Have you ever watched a mystery movie and noticed a critical link before the characters did? Maybe this critical link even helped you solve the mystery before the end of the story. If so, think about how you made that connection: did you notice something that “just didn’t add up?” Maybe, instead, one character’s behavior seemed too suspicious from the beginning. Whether you made a logical deduction or made a prediction based on behavioral patterns, you performed link prediction, a common task researchers use on computational graph structures.
In our recent survey paper, we focus specifically on methods which operate on graph structures. Graphs can be visualized as a series of nodes, which represent objects or entities, connected by edges, which represent the relationships between them. To better understand, let’s use an analogy: imagine that a crime was committed, and an investigator is trying to determine who was responsible. To solve this mystery, the investigator might create one of those photo-covered corkboards that we see in the movies, such as the one shown below. Essentially, each item is a suspect or a piece of evidence, and the investigator connects the items using strings to represent known interactions or relationships between them.
The corkboard is like a graph structure. In this case, the nodes are the items, and the strings connecting the photos are edges. While the investigator knows about some of the connections between suspects and pieces of evidence, she wants to figure out who or what else is likely connected. Oftentimes, we do not know all of the edges in a graph, and we need a method to predict whether an edge, or a link, exists between two nodes. This is called link prediction.
There are various ways to accomplish this. Some methods use logic: for example, if Suspect A claimed to be with Suspect B the evening of the crime, and Suspect B met with Suspect C, then Suspect A and Suspect C are also likely to have met that evening. We call those methods symbolic. Other methods use a machine learning algorithm to discover patterns across subjects based on previous cases. Based on those patterns, these methods, which we call neural or deep learning methods, make predictions as to how likely certain nodes are connected. However, we see a tradeoff between these categories of link prediction. While the former category of methods is completely interpretable to a human, it does not do very well on large datasets. In contrast, the predictions of the latter category are not easily interpretable, but the methods scale and perform well on large graphs.

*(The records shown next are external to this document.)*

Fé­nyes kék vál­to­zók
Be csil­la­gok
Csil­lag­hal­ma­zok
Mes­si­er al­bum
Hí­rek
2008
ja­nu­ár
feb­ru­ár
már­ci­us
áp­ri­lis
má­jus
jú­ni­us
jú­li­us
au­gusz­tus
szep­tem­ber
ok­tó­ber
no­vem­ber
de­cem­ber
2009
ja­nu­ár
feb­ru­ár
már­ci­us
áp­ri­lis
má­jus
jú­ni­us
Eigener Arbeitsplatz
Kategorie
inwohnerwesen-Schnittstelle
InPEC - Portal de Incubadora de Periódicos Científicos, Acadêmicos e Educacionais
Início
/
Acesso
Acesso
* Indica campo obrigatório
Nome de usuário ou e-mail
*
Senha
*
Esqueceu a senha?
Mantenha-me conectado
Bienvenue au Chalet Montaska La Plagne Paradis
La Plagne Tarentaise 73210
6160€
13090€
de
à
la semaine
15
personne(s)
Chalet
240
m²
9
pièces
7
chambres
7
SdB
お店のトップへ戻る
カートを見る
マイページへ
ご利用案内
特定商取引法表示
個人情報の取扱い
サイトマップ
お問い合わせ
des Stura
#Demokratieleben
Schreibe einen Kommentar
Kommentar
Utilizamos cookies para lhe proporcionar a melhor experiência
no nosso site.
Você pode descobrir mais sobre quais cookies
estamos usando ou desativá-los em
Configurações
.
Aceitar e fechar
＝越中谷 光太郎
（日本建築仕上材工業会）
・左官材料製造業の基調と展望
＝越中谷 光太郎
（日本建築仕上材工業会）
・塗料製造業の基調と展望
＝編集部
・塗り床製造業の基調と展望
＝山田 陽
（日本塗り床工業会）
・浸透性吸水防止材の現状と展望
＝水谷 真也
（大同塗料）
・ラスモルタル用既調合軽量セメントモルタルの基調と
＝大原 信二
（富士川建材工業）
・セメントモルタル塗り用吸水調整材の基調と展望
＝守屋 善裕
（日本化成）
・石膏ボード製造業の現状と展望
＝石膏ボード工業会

We studied novel approaches which aim to combine the complementary features of these two categories, called neurosymbolic.
Imagine two people are asked to look at the corkboard: a detective and a scientist. The detective is best at discovering patterns and interrogating suspects for details, such as lie indicators and suspicious behavior, so he is more like our neural approaches. The scientist is more knowledgeable about forensic science, and she thinks very logically. She will represent our symbolic methods. There are many different ways these two could work together to find new connections on the corkboard.
The main contribution of our paper is a taxonomy of neurosymbolic approaches for reasoning on graph structures. We classify the methods into three categories:
Each category is further divided into subcategories, with 10 in total. Every subcategory is also related to the more general classification of neurosymbolic AI by Kautz. We have analyzed and categorized 34 different tools in total and collected all the publicly available code which can be found on our Github.
Our survey also covers prospective directions in the field. We identify some underexplored application areas and potential improvements to current approaches. These include working end-to-end, integrating multi-modal data, adding conditional edge types, reasoning about spatiotemporal features or adapting the tools to work for few shot learning problems.
Reasoning about graphs using neurosymbolic approaches is a relatively young area of research; in fact, the tools we surveyed were only developed between 2015 and 2022. However, it has shown great potential and it is applicable to many interesting problems. By making the landscape of approaches clearer, we hope to make the field more accessible. We encourage researchers to find more and better ways so that detectives and scientists can work together.